# Am I going mad or does this exist???



## carrie3479 (Nov 30, 2005)

I think I have seen a top some where which I am determined to have to wear for my friends wedding but I am not sure whether I have imagined seeing it, seen it on telly or seen it in a shop. Just wondering if any one can confirm whether I am slowly going  or does it actually exist?

Its a kind of lime green satiny shiney material, no arms but a high halter neck with a pussy bow, it comes down just over the hip/belly. This is the style of top http://www.peacocks.co.uk/Products/Womens_Catalogue/Tops/Going_Out_Tops/BLACK_LACE_HALTER_NECK_TOP_-25296016.html
But im sure ive seen it in the green with the pussy bow some where!
I can picture it with either dark grey or black trousers with some heels.

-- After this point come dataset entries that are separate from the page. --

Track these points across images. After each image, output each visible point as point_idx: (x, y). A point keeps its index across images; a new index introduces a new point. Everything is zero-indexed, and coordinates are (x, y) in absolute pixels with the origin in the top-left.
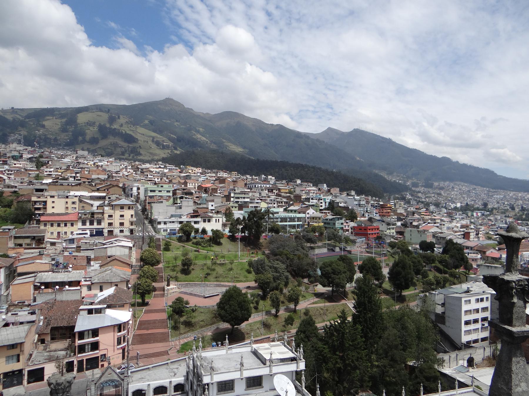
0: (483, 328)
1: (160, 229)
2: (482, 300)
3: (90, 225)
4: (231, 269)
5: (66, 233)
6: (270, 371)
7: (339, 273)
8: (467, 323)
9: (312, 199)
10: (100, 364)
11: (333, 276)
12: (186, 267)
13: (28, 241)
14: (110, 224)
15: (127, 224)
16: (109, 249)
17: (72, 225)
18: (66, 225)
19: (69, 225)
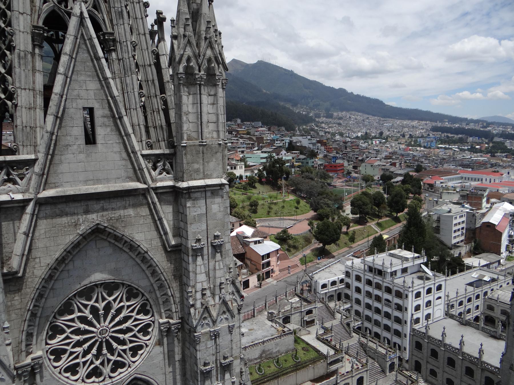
0: (462, 234)
2: (462, 216)
4: (283, 207)
8: (455, 231)
9: (277, 141)
11: (363, 207)
12: (254, 208)
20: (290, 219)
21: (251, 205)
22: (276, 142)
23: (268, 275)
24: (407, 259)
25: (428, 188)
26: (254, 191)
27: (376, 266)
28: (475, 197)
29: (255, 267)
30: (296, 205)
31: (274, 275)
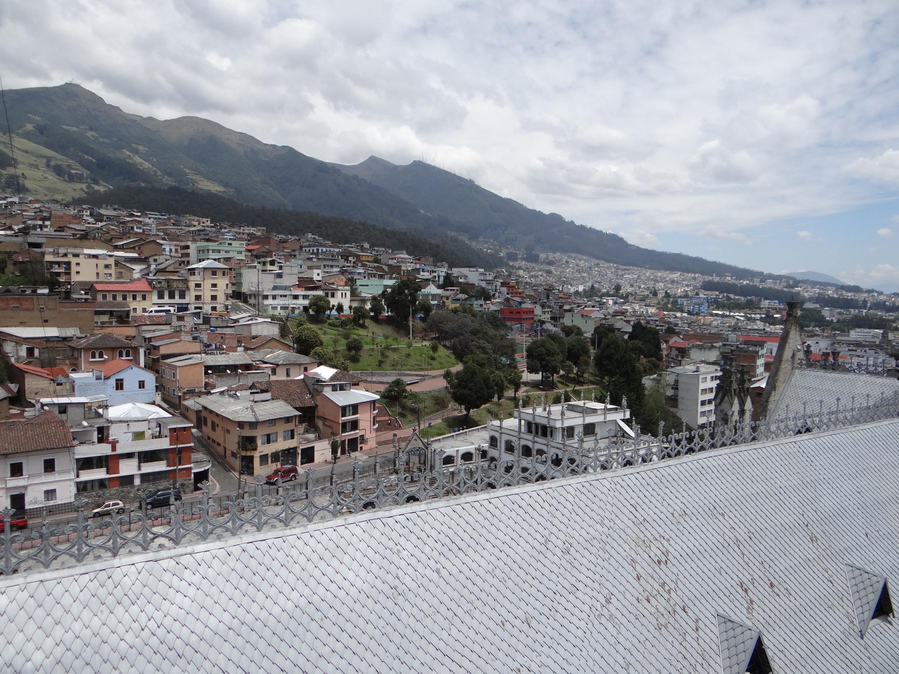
1: (267, 305)
3: (180, 298)
4: (408, 355)
5: (135, 310)
6: (605, 418)
7: (553, 355)
8: (703, 403)
9: (423, 271)
10: (359, 446)
12: (353, 352)
13: (105, 318)
14: (198, 298)
15: (221, 298)
16: (253, 327)
17: (144, 298)
18: (134, 298)
19: (139, 298)
20: (417, 375)
21: (350, 348)
22: (422, 273)
23: (354, 445)
24: (594, 411)
25: (677, 356)
26: (362, 332)
27: (538, 420)
28: (745, 356)
29: (330, 431)
30: (431, 353)
31: (365, 447)
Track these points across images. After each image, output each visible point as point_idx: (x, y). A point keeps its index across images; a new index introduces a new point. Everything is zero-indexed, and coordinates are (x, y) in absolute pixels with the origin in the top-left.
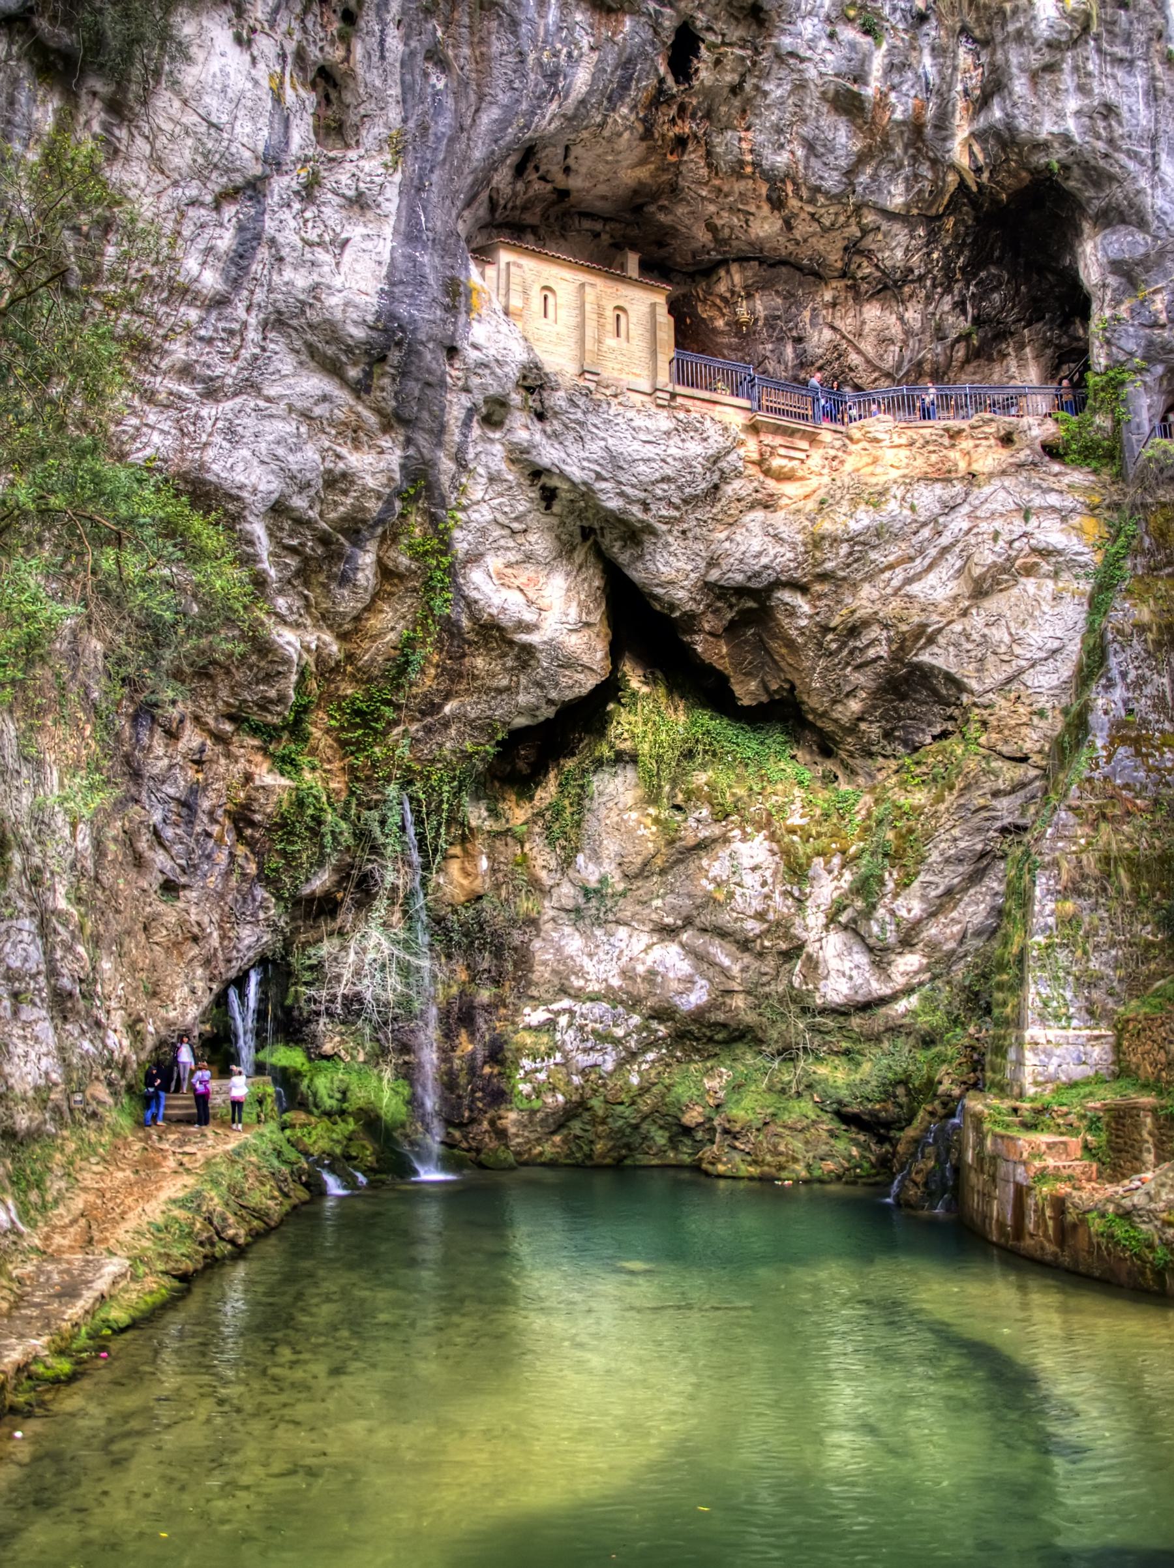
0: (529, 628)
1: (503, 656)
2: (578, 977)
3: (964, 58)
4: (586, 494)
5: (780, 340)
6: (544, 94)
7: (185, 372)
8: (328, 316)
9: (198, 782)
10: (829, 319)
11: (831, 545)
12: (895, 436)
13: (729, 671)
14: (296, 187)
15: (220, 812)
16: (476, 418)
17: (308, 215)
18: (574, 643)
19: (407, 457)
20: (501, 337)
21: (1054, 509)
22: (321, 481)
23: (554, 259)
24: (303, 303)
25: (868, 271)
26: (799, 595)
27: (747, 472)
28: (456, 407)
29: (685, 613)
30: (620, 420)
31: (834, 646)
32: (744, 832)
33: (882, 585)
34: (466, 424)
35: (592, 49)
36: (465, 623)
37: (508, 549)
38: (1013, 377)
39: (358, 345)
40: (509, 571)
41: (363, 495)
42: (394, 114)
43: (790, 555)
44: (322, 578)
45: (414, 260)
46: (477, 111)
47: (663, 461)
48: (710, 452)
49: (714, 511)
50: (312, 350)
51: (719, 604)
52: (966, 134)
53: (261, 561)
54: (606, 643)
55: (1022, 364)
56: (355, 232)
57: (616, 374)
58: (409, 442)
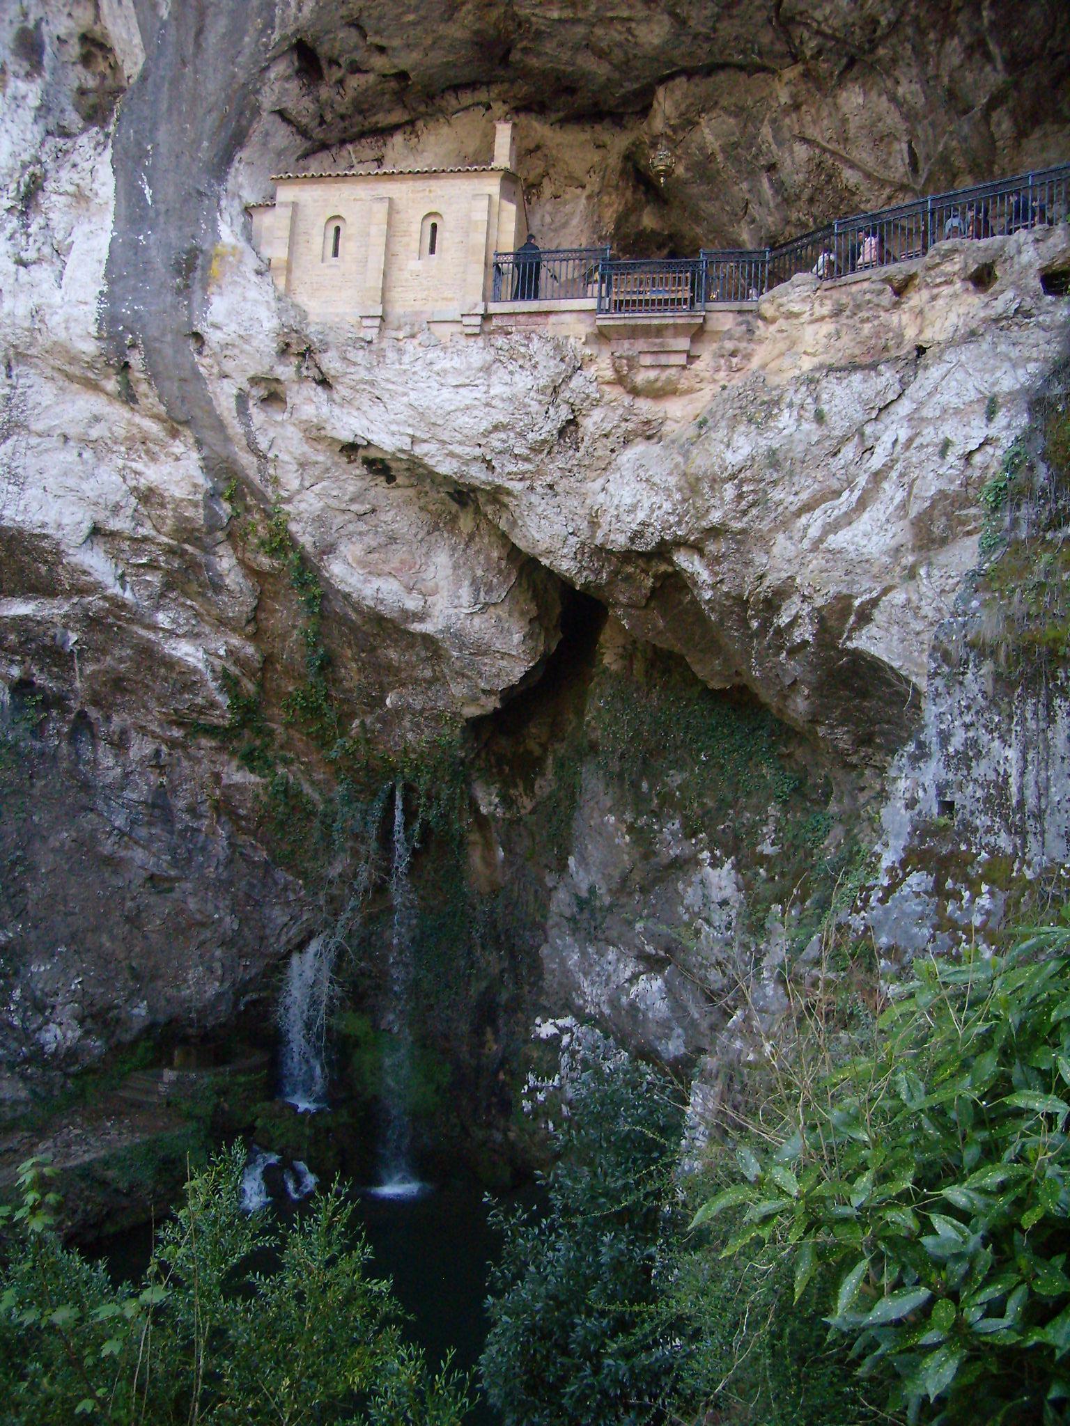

Im trawling the net but cant seem to find it lol.

any pointers!!

Corrina xx

/links


----------



## clairelh1 (Sep 8, 2004)

Coast do this:

http://www.coast-stores.com/fcp/product/-/ALLTops/Salma-Bow-Top/2244558480

But only in black - is this the style you're looking for?

Claire
x

/links


----------



## carrie3479 (Nov 30, 2005)

yes thats very much the style, cheers for that hun. 
I am positive ive seen it somewhere in the green, I bet it was on some bloomin american programme and Ill never be able to find it over here lol.

Dont you hate it when you have your sights firmly fixed on something lol, Im like a dog with a bone!

Corrina xx


----------



## TwiceBlessed (Nov 8, 2006)

maybe get some material and take a piccie to a dressmaker and they can do one for you


----------



## carrie3479 (Nov 30, 2005)

Wish I had the time lol wedding is saturday   but if I cant find one by then I may have to do that for my mates birthday in September. I do love leaving stuff till the last moment heehee

xx


----------